Developer of the Calibur3 metal additive manufacturing (AM) system, Wayland Additive, has announced the sale and installation of its technology at the Hilda B. Hewlett Centre for Innovation, part of No 71 Inspection and Repair Squadron, based at RAF Wittering in Cambridgeshire, UK.
(left to right) Air Chief Marshal Mike Wigston CBE ADC, Chief of the Air Staff, Royal Air Force (RAF), Will Richardson CEO and Robert Weston Head of Product, Wayland Additive.
Courtesy Wayland Additive
Equipped with advanced 3D printing and scanning equipment, the opening of the new centre marks the Royal Air Force’s first steps into advanced component manufacturing.
The centre was formally opened by Air Chief Marshal Sir Mike Wigston, Chief of the Air Staff. Sir Mike noted that ‘success has many parents’ and praised the combined efforts of 71 (IR) Squadron, the RAF Rapid Capabilities Office and Project ASTRA in bringing ‘Project Warhol’ as it is known, to life.
Helen Close, Heritage Officer for the Women’s Engineering Society, spoke about the life of Hilda B. Hewlett. The first British woman to hold a pilot’s licence, she led the development of aircraft technologies as a manufacturer of military planes in World War One.
Squadron Leader Auchterlonie, Officer Commanding No 71 (IR) Squadron said: "Hilda B Hewlett was unquestionably a pioneering visionary, who embodied courage and a spirit of innovation. It is because of this, that we have proudly named our new facility after her."
Introduced by No 71 (IR) Squadron, additive manufacturing (AM) is a brand-new capability for the RAF and will ultimately provide a breakthrough in the RAF’s ability to design and produce its own aircraft spares on demand.
Will Richardson, CEO at Wayland Additive said: “The sale of our technology to the RAF is exciting for all involved. The Calibur3 has been developed to overcome common problems with metal AM, and uses the NeuBeam® process which delivers on all of the advantages of metal electron beam (eBeam) powder bed fusion (PBF) technology, while overcoming the troublesome issues that have traditionally limited wider adoption.
"The Wayland team comprises decades of experience with eBeam research, development, and implementation in the semi-conductor industry. This has allowed them to address and solve the charging issues that have, until now, restricted EBM processes, with the fully neutralized NeuBeam process.
"The RAF could one day use metal AM to design and produce its own aircraft spares on demand, which plays perfectly to the characteristics of our technology. We offer the ability to process a wider palette of metal materials allowing the production of lighter and stronger parts often used in aerospace applications as well as highly wear resistant parts.

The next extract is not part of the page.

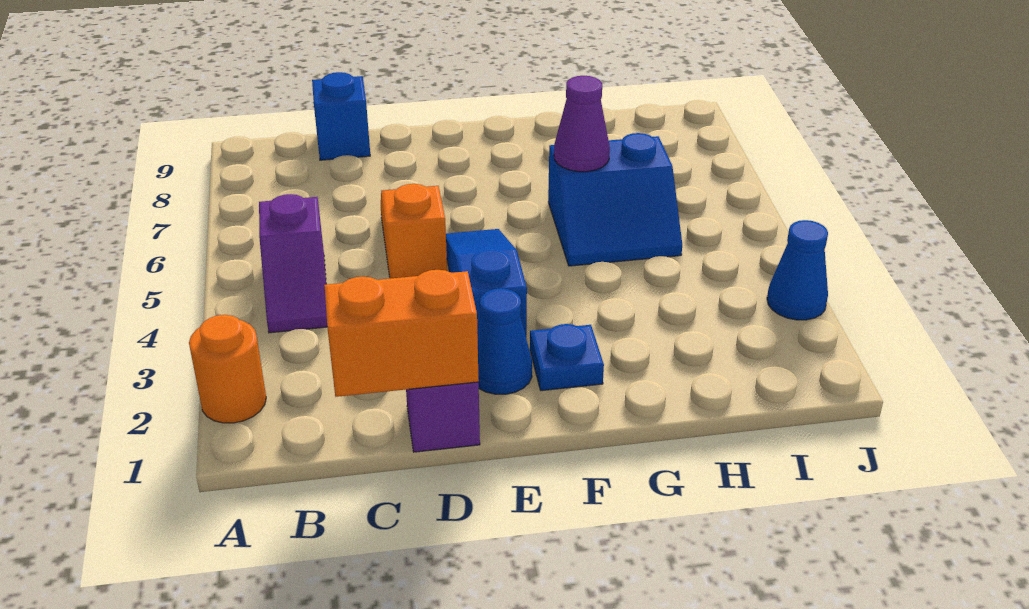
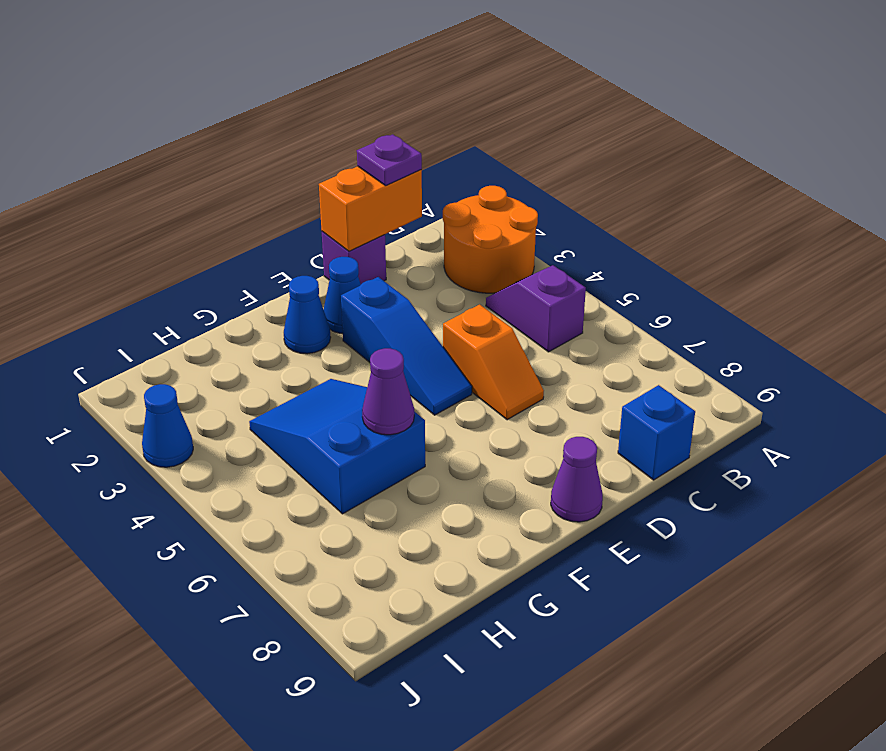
orange 1x1 round brick [189,315,266,423] -> orange 2x2 round brick [443,186,538,293]
none -> purple 1x1 plate [357,134,422,186]
none -> purple 1x1 cone [551,437,603,522]
blue 1x1 plate [530,324,604,391] -> blue 1x1 cone [284,276,331,354]
blue 2x2 slope [548,133,682,266] -> blue 2x3 slope [249,379,425,514]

"For the RAF, spare parts can be produced using the Calibur3 system in days not months — negating issues related to logistically challenging supply chains — at much lower cost, and without the need to stock an array of off-the-shelf spare parts.”
The Calibur3 metal AM system from Wayland being installed at the Hilda B. Hewlett Centre for Innovation.
Courtesy Wayland Additive
Residing in the Hilda B. Hewlett Centre alongside Wayland’s Calibur3 system is a Nikon HTX 540 CT scanner, which can examine objects in minute detail. In addition, Renishaw’s RenAM 500 metal printer and a Stratasys Fortus 450 polymer printer provide reliable 3D printing capabilities which perfectly complement the Wayland and Nikon machines. Working in metal or plastic, the new equipment can reproduce aircraft components with microscopic accuracy and precision.
Before any manufactured component can be fitted to an aircraft, however, months of rigorous testing lies ahead with every imaginable aspect of the additive manufacture process examined in scientific detail.
Squadron Leader Allen Auchterlonie, Officer Commanding No 71 (IR) Squadron said: “One day the Royal Air Force will be able to manufacture structural aircraft components on main operating bases, or even in deployed locations. We’ll be able to save money, but more importantly we won’t have to wait for spares to be delivered and we can get aircraft repaired far more quickly. The opening of this facility is a landmark in this exciting journey.”
The 71 (IR) Squadron is based at RAF Wittering and is a part of the A4 Force. Group Captain Nick Huntley commander of the A4 Force Elements said: “Additive manufacturing offers us enormous potential to repair and modify our aircraft quicker than ever before. Introducing any new capability into the RAF is a serious undertaking and the team at 71 Squadron have gone about this with professionalism and almost obsessive diligence. This is a genuine milestone; a real achievement and I am proud that this project has been led by the A4 Force.”
Wayland Additive continues to command a strong forward order book for the Calibur3 system and is focused on key application areas across industry, with a specific focus on the aerospace, medical, energy/power generation, motorsport/automotive, mining and mineral extraction and military and defence sectors.